The MRC president cited the memorandum of understanding between the ODS and the DEP, which favors dam safety over wetlands interests. He said the Sutton Conservation Commission chose to disregard the safety concerns and issued an order of conditions that required operating the dam at unsafe levels.

Mark Briggs, chairman of the Conservation Commission, said this week: “The SCC made its decision, in part, based on ODS has not declared the dam unsafe at the historic rule curve level or even somewhat higher.”

Ms. Porter said even if the corporation got what it wanted (an order allowing it to operate the dam at the lower levels), MRC would still propose breaching the dam at this time.

The company wants to sell all of its Massachusetts property and, so far, attempts to establish new ownership of the dam have been unsuccessful.

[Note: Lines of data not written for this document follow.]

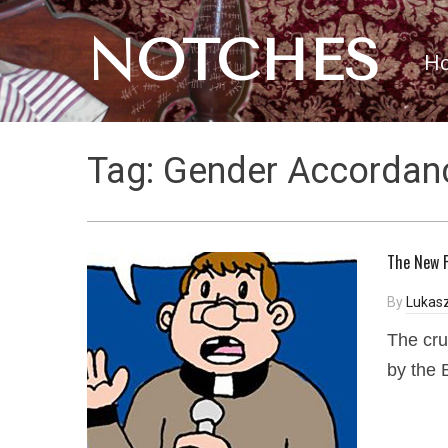
NOTCHES
H
Tag:
Gender Accordan
The New P
By
Lukasz
The cru
by the 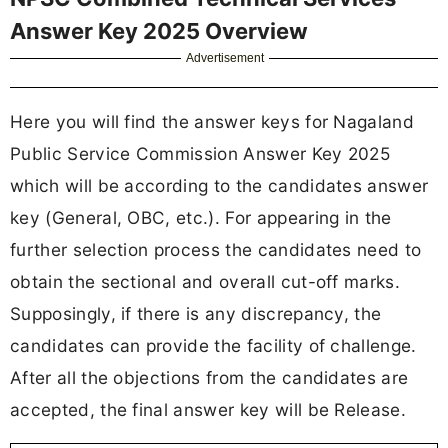
Answer Key 2025 Overview
Advertisement
Here you will find the answer keys for Nagaland
Public Service Commission Answer Key 2025
which will be according to the candidates answer
key (General, OBC, etc.). For appearing in the
further selection process the candidates need to
obtain the sectional and overall cut-off marks.
Supposingly, if there is any discrepancy, the
candidates can provide the facility of challenge.
After all the objections from the candidates are
accepted, the final answer key will be Release.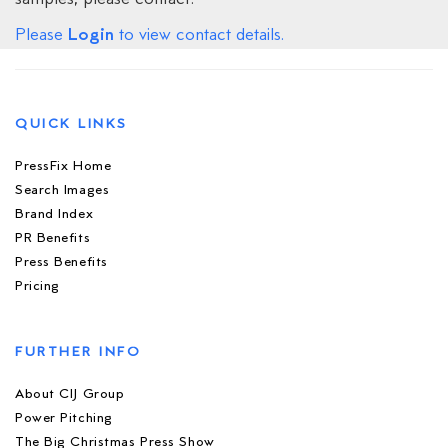
Login
Please
to view contact details.
QUICK LINKS
PressFix Home
Search Images
Brand Index
PR Benefits
Press Benefits
Pricing
FURTHER INFO
About CIJ Group
Power Pitching
The Big Christmas Press Show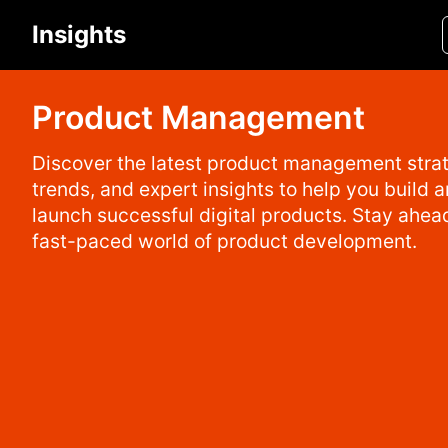
Insights
Product Management
Discover the latest product management strat
trends, and expert insights to help you build 
launch successful digital products. Stay ahead
fast-paced world of product development.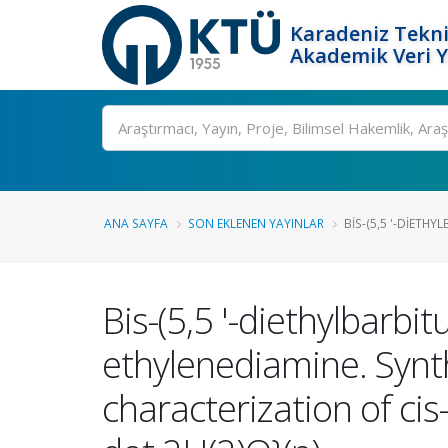
Karadeniz Tekni
Akademik Veri 
Ara
ANA SAYFA
SON EKLENEN YAYINLAR
BIS-(5,5 '-DIETHY
Bis-(5,5 '-diethylbarbi
ethylenediamine. Synth
characterization of cis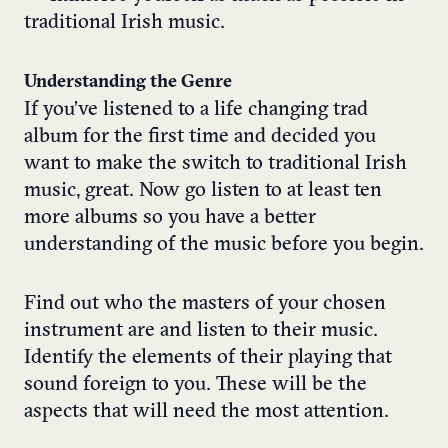
traditional Irish music
.
Understanding the Genre
If you’ve listened to a
life changing trad
album
for the first time and decided you
want to make the switch to traditional Irish
music, great. Now go listen to at least ten
more albums so you have a better
understanding of the music before you begin.
Find out who the
masters of your chosen
instrument
are and listen to their music.
Identify the elements of their playing that
sound foreign to you. These will be the
aspects that will need the most attention.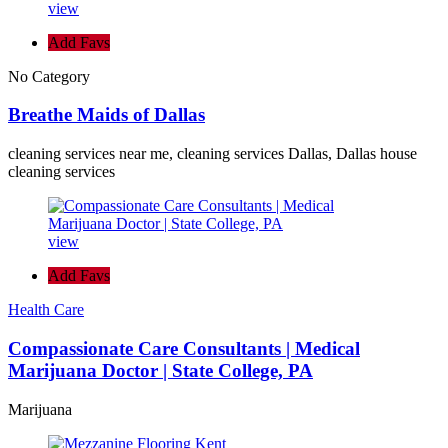
view
Add Favs
No Category
Breathe Maids of Dallas
cleaning services near me, cleaning services Dallas, Dallas house
cleaning services
view
Add Favs
Health Care
Compassionate Care Consultants | Medical
Marijuana Doctor | State College, PA
Marijuana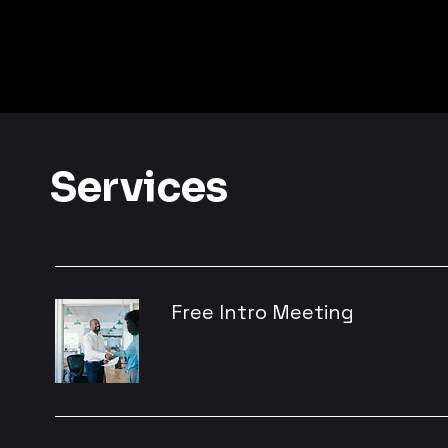
Services
Free Intro Meeting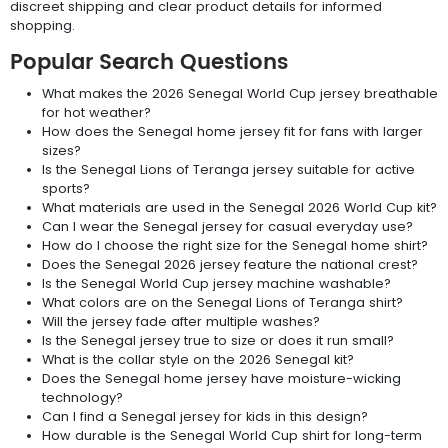
discreet shipping and clear product details for informed
shopping.
Popular Search Questions
What makes the 2026 Senegal World Cup jersey breathable
for hot weather?
How does the Senegal home jersey fit for fans with larger
sizes?
Is the Senegal Lions of Teranga jersey suitable for active
sports?
What materials are used in the Senegal 2026 World Cup kit?
Can I wear the Senegal jersey for casual everyday use?
How do I choose the right size for the Senegal home shirt?
Does the Senegal 2026 jersey feature the national crest?
Is the Senegal World Cup jersey machine washable?
What colors are on the Senegal Lions of Teranga shirt?
Will the jersey fade after multiple washes?
Is the Senegal jersey true to size or does it run small?
What is the collar style on the 2026 Senegal kit?
Does the Senegal home jersey have moisture-wicking
technology?
Can I find a Senegal jersey for kids in this design?
How durable is the Senegal World Cup shirt for long-term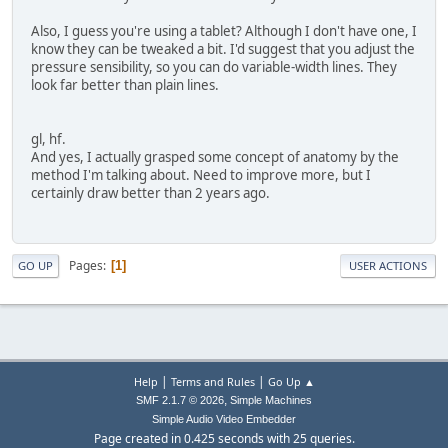
Also, I guess you're using a tablet? Although I don't have one, I
know they can be tweaked a bit. I'd suggest that you adjust the
pressure sensibility, so you can do variable-width lines. They
look far better than plain lines.
gl, hf.
And yes, I actually grasped some concept of anatomy by the
method I'm talking about. Need to improve more, but I
certainly draw better than 2 years ago.
Pages
1
GO UP
USER ACTIONS
|
|
Help
Terms and Rules
Go Up ▲
,
SMF 2.1.7 © 2026
Simple Machines
Simple Audio Video Embedder
Page created in 0.425 seconds with 25 queries.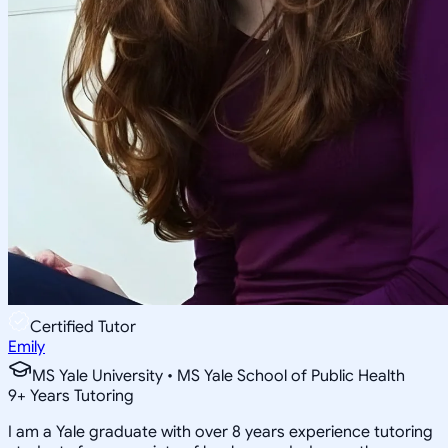
Certified Tutor
Emily
MS Yale University • MS Yale School of Public Health
9
+
Years Tutoring
I am a Yale graduate with over 8 years experience tutoring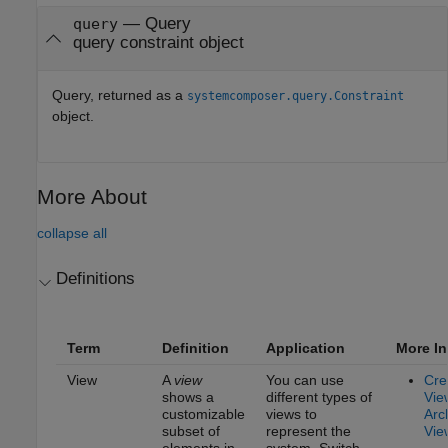
— Query
query
query constraint object
Query, returned as a
systemcomposer.query.Constraint
object.
More About
collapse all
Definitions
Term
Definition
Application
More In
View
A
view
You can use
Cre
shows a
different types of
Vie
customizable
views to
Arc
subset of
represent the
Vie
elements in
system. Switch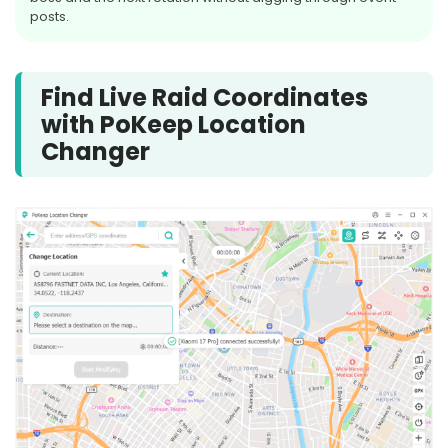
posts.
AUG
5-STAR
25
Lunala
Find Live Raid Coordinates
with PoKeep Location
Tue, Aug 25, at 10:00 PM Local
Changer
Time
Starts in 9d 15h
SOON
AUG
MEGA RAID
25
Mega Swampert
Tue, Aug 25, at 10:00 PM Local
Time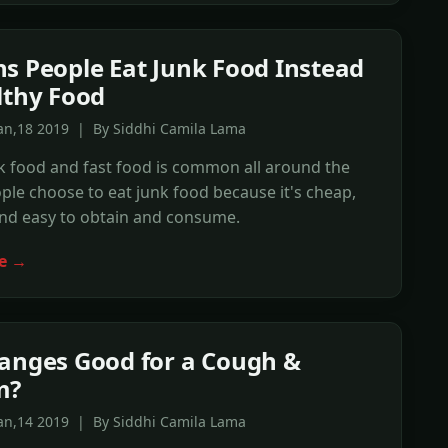
s People Eat Junk Food Instead
lthy Food
Jan,18 2019 | By Siddhi Camila Lama
k food and fast food is common all around the
ple choose to eat junk food because it's cheap,
and easy to obtain and consume.
e →
anges Good for a Cough &
m?
Jan,14 2019 | By Siddhi Camila Lama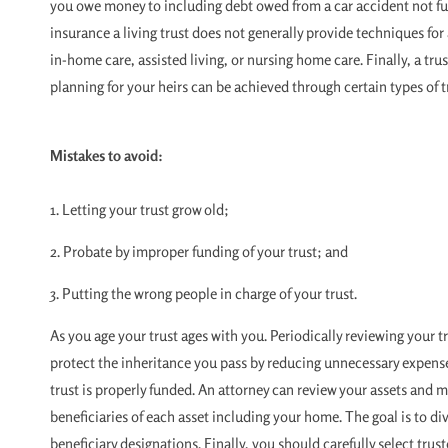
you owe money to including debt owed from a car accident not ful
insurance a living trust does not generally provide techniques fo
in-home care, assisted living, or nursing home care. Finally, a tru
planning for your heirs can be achieved through certain types of tr
Mistakes to avoid:
1. Letting your trust grow old;
2. Probate by improper funding of your trust; and
3. Putting the wrong people in charge of your trust.
As you age your trust ages with you. Periodically reviewing your t
protect the inheritance you pass by reducing unnecessary expense
trust is properly funded. An attorney can review your assets and
beneficiaries of each asset including your home. The goal is to di
beneficiary designations. Finally, you should carefully select trus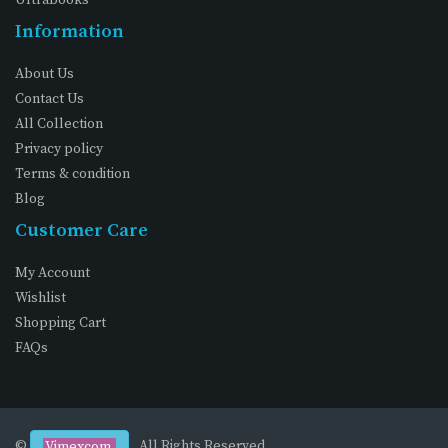
Information
About Us
Contact Us
All Collection
Privacy policy
Terms & condition
Blog
Customer Care
My Account
Wishlist
Shopping Cart
FAQs
©
. All Rights Reserved
Vimexcom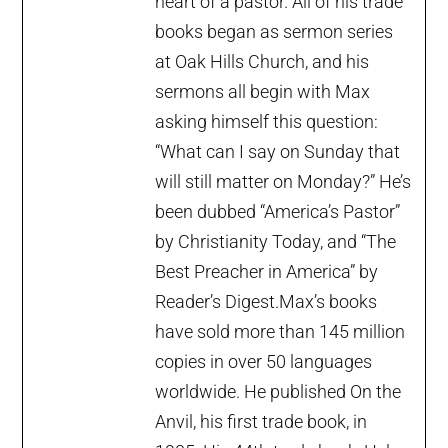
heart of a pastor. All of his trade
books began as sermon series
at Oak Hills Church, and his
sermons all begin with Max
asking himself this question:
“What can I say on Sunday that
will still matter on Monday?” He’s
been dubbed “America’s Pastor”
by Christianity Today, and “The
Best Preacher in America” by
Reader’s Digest.Max’s books
have sold more than 145 million
copies in over 50 languages
worldwide. He published On the
Anvil, his first trade book, in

On June 2, a quasi-municipality, Whitin Watershed District, in Douglas voted to buy the Whitin Reservoir along with its surrounding land and dam from InterfaceFABRIC. The watershed district’s liability is limited to $100,000 because it is a municipality within a municipality, according to the water district’s lawyer Don J. Virostek.

Ms. Porter said the Manchaug Pond Dam was originally part of that sale, but the buyer took it out of the deal because the Whitin Reservoir property owners did not want it.

An attempt to form a similar district around Manchaug Pond with the intention of buying the dams that affect water level, including the Manchaug Pond Dam, failed in April 2007 when Sutton selectmen voted against it.

In response to a push to have the state take ownership of the dam, Ms. Porter said the Department of Conservation and Recreation, which oversees ODS, told abutters, “The state owns enough dams already.”

She said MRC is still open to receiving offers from anyone interested in buying the dam. She is following up on an offer that came in last Friday. No price was mentioned, she said.